Steve Job’s resignation is the most discussed topic among the IT peoples. The new’s of his illness is known to everyone now. Previously he has also taken leave for diagnosis of his illness. He’s the man who rescued Apple from the near-death experience during the mid-1990s. When he came back in 1996, the company seemed headed for oblivion.
Jobs came back because Apple bought NeXT, the computer workstation company he had started after being ousted by the Apple board in 1985. By acquiring NeXT, Apple got two things: the operating system that became OS X, the software that underpinned everything Apple has made since; and Jobs as “interim CEO” at a salary of $1 a year. But it was still a corporate minnow: a BMW to Microsoft’s Ford. Fifteen years later, Apple had become the most valuable company in the world.
It was the greatest comeback since Lazarus. Because only an obsessive, authoritarian, visionary genius could have achieved such a transformation, it’s easy to see why Wall Street has had difficulty imagining Apple without Jobs. He was, after all, the only CEO in the world with rock star status. And Apple is a corporate extension of his remarkable personality, much as Microsoft was of Bill Gates’s. But Jobs has something Gates never had – a reputation so powerful as to create a reality distortion field around him.

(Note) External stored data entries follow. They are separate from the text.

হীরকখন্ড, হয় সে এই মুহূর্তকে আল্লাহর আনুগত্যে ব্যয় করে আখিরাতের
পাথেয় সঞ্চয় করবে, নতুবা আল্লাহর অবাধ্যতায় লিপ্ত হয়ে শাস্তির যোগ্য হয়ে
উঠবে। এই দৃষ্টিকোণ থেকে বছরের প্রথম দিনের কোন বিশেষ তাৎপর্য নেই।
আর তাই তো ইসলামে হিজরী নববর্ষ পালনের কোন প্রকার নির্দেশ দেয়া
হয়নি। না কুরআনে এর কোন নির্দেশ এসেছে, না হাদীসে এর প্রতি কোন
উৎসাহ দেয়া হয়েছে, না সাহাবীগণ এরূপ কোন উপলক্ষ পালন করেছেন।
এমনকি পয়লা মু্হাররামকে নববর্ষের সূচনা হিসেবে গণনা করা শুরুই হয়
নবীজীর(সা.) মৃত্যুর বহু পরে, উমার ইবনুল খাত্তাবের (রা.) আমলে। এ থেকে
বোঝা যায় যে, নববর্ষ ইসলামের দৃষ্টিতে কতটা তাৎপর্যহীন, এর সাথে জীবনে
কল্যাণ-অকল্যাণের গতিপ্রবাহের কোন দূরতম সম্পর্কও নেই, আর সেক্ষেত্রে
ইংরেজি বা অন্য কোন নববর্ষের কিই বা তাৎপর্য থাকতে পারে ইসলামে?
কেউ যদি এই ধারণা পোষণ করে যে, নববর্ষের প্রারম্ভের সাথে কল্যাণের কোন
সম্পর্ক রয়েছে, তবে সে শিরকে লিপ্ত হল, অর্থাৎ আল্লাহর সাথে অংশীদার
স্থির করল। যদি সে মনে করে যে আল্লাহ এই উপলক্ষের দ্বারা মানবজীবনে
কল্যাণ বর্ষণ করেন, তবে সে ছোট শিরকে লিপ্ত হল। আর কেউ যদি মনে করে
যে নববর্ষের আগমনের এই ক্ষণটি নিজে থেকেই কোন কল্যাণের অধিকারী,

Apple – under Jobs’s influence – is probably the world’s best industrial design outfit, it is also a phenomenally well-run company. Proof of that comes from various sources – biggest example the company is now the most valuable IT brand ahead of Microsoft now. It sits atop a $78bn (£48bn) cash mountain: enough to buy Tesco and BT and still have loose change.
If you ask people what Steve Jobs is best remembered for, most will name a particular product – it will probably be the Apple Macintosh, a computer that changed many lives in the 1980s. Present generation credits him with the iPod, iMac, iTunes and the iPhone. But there’s a good argument that Jobs’s greatest creation is Apple itself in its post-1996 incarnation. If that’s true, the great test of his career legacy is whether the organisation he built around his values will endure and remain faithful to them.
It goes without saying that he is impossible to work with; most geniuses are. Yet he has built – and retained the respect of – the most remarkable design team in living memory, a group that has been responsible for more innovation than the rest of the computer industry put together. For that reason, when the time comes to sum up Jobs’s achievements, most will portray him as a seminal figure in the computer industry. But Jobs is bigger than that.
Jobs believes that using a computer should be delightful, not painful; that it should be easy to seamlessly transfer music from a CD on to a hard drive and thence to an elegant portable player; that mobile phones should be powerful handheld computers that happen to make voice calls; and that a tablet computer is the device that is ushering us into a post-PC world. He has offered consumers a better proposition than the rest of the industry could – and they jumped at it. That’s how he built Apple into the world’s most valuable company. And it’s why he is really the last of the media moguls.